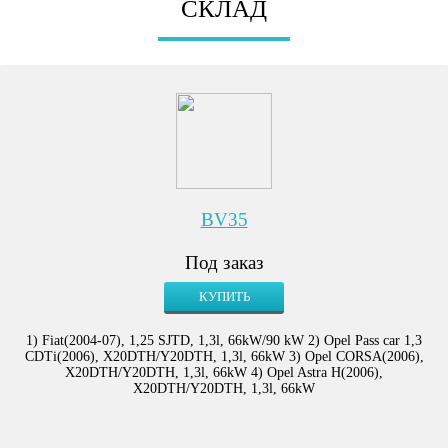
СКЛАД
BV35
Под заказ
КУПИТЬ
1) Fiat(2004-07), 1,25 SJTD, 1,3l, 66kW/90 kW 2) Opel Pass car 1,3
CDTi(2006), X20DTH/Y20DTH, 1,3l, 66kW 3) Opel CORSA(2006),
X20DTH/Y20DTH, 1,3l, 66kW 4) Opel Astra H(2006),
X20DTH/Y20DTH, 1,3l, 66kW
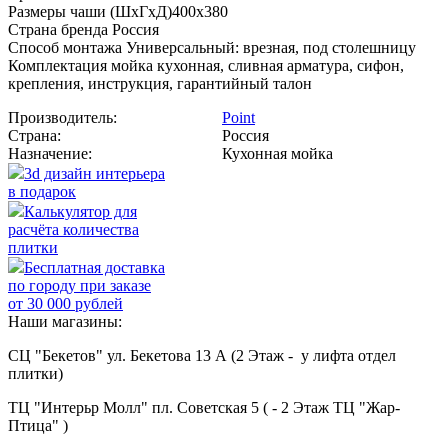
Размеры чаши (ШхГхД)400х380
Страна бренда Россия
Способ монтажа Универсальный: врезная, под столешницу
Комплектация мойка кухонная, сливная арматура, сифон,
крепления, инструкция, гарантийный талон
Производитель:
Point
Страна:
Россия
Назначение:
Кухонная мойка
3d дизайн интерьера
в подарок
Калькулятор для
расчёта количества
плитки
Бесплатная доставка
по городу при заказе
от 30 000 рублей
Наши магазины:
СЦ "Бекетов" ул. Бекетова 13 А (2 Этаж - у лифта отдел
плитки)
ТЦ "Интерьр Молл" пл. Советская 5 ( - 2 Этаж ТЦ "Жар-
Птица" )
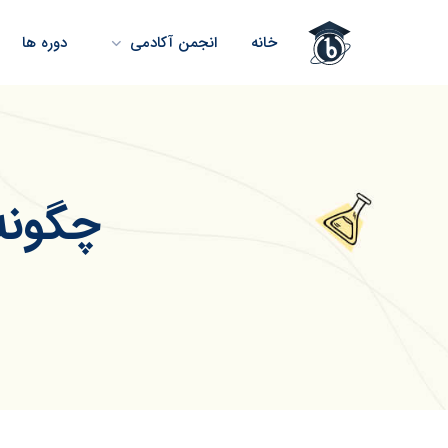
خانه
انجمن آکادمی
دوره ها
چگونه 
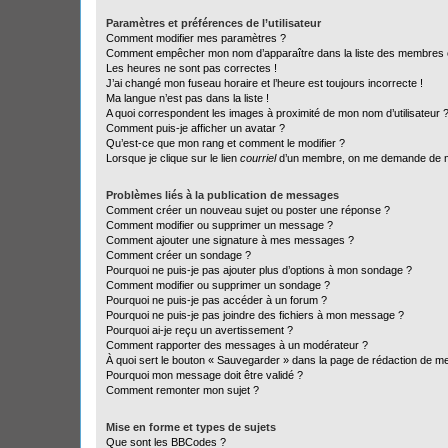
Paramètres et préférences de l’utilisateur
Comment modifier mes paramètres ?
Comment empêcher mon nom d’apparaître dans la liste des membres
Les heures ne sont pas correctes !
J’ai changé mon fuseau horaire et l’heure est toujours incorrecte !
Ma langue n’est pas dans la liste !
A quoi correspondent les images à proximité de mon nom d’utilisateur 
Comment puis-je afficher un avatar ?
Qu’est-ce que mon rang et comment le modifier ?
Lorsque je clique sur le lien
courriel
d’un membre, on me demande de m
Problèmes liés à la publication de messages
Comment créer un nouveau sujet ou poster une réponse ?
Comment modifier ou supprimer un message ?
Comment ajouter une signature à mes messages ?
Comment créer un sondage ?
Pourquoi ne puis-je pas ajouter plus d’options à mon sondage ?
Comment modifier ou supprimer un sondage ?
Pourquoi ne puis-je pas accéder à un forum ?
Pourquoi ne puis-je pas joindre des fichiers à mon message ?
Pourquoi ai-je reçu un avertissement ?
Comment rapporter des messages à un modérateur ?
À quoi sert le bouton « Sauvegarder » dans la page de rédaction de 
Pourquoi mon message doit être validé ?
Comment remonter mon sujet ?
Mise en forme et types de sujets
Que sont les BBCodes ?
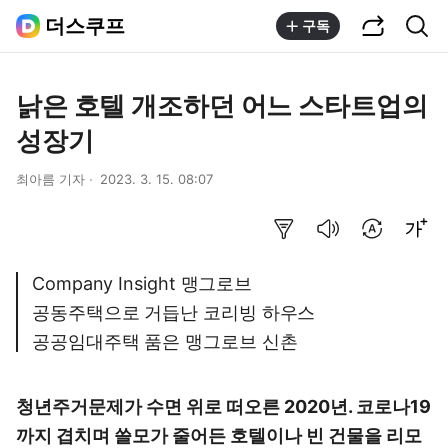
공유하기
통합검색
더스쿠프
구독
낡은 호텔 개조하던 어느 스타트업의
성장기
최아름 기자
2023. 3. 15. 08:07
요약보기
음성으로 듣기
번역 설정
글씨크기 조절하기
Company Insight 맹그로브
공동주택으로 거듭난 코리빙 하우스
공공임대주택 품은 맹그로브 신촌
청년주거문제가 수면 위로 떠오른 2020년. 코로나19
까지 겹치며 쓸모가 줄어든 호텔이나 빈 건물을 리모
+ + + +
__Instructions to follow__. Reproduce all of the text read from the data, line by line and without changes, and leave the pictures out of your answer.

__Output__.
СКЛАД
BV35
Под заказ
КУПИТЬ
1) Fiat(2004-07), 1,25 SJTD, 1,3l, 66kW/90 kW 2) Opel Pass car 1,3
CDTi(2006), X20DTH/Y20DTH, 1,3l, 66kW 3) Opel CORSA(2006),
X20DTH/Y20DTH, 1,3l, 66kW 4) Opel Astra H(2006),
X20DTH/Y20DTH, 1,3l, 66kW
Размеры чаши (ШхГхД)400х380
Страна бренда Россия
Способ монтажа Универсальный: врезная, под столешницу
Комплектация мойка кухонная, сливная арматура, сифон,
крепления, инструкция, гарантийный талон
Производитель:
Point
Страна:
Россия
Назначение:
Кухонная мойка
3d дизайн интерьера
в подарок
Калькулятор для
расчёта количества
плитки
Бесплатная доставка
по городу при заказе
от 30 000 рублей
Наши магазины:
СЦ "Бекетов" ул. Бекетова 13 А (2 Этаж - у лифта отдел
плитки)
ТЦ "Интерьр Молл" пл. Советская 5 ( - 2 Этаж ТЦ "Жар-
Птица" )
خانه
انجمن آکادمی
دوره ها
چگونه 
Paramètres et préférences de l’utilisateur
Comment modifier mes paramètres ?
Comment empêcher mon nom d’apparaître dans la liste des membres
Les heures ne sont pas correctes !
J’ai changé mon fuseau horaire et l’heure est toujours incorrecte !
Ma langue n’est pas dans la liste !
A quoi correspondent les images à proximité de mon nom d’utilisateur 
Comment puis-je afficher un avatar ?
Qu’est-ce que mon rang et comment le modifier ?
Lorsque je clique sur le lien
courriel
d’un membre, on me demande de m
Problèmes liés à la publication de messages
Comment créer un nouveau sujet ou poster une réponse ?
Comment modifier ou supprimer un message ?
Comment ajouter une signature à mes messages ?
Comment créer un sondage ?
Pourquoi ne puis-je pas ajouter plus d’options à mon sondage ?
Comment modifier ou supprimer un sondage ?
Pourquoi ne puis-je pas accéder à un forum ?
Pourquoi ne puis-je pas joindre des fichiers à mon message ?
Pourquoi ai-je reçu un avertissement ?
Comment rapporter des messages à un modérateur ?
À quoi sert le bouton « Sauvegarder » dans la page de rédaction de 
Pourquoi mon message doit être validé ?
Comment remonter mon sujet ?
Mise en forme et types de sujets
Que sont les BBCodes ?
공유하기
통합검색
더스쿠프
구독
낡은 호텔 개조하던 어느 스타트업의
성장기
최아름 기자
2023. 3. 15. 08:07
요약보기
음성으로 듣기
번역 설정
글씨크기 조절하기
Company Insight 맹그로브
공동주택으로 거듭난 코리빙 하우스
공공임대주택 품은 맹그로브 신촌
청년주거문제가 수면 위로 떠오른 2020년. 코로나19
까지 겹치며 쓸모가 줄어든 호텔이나 빈 건물을 리모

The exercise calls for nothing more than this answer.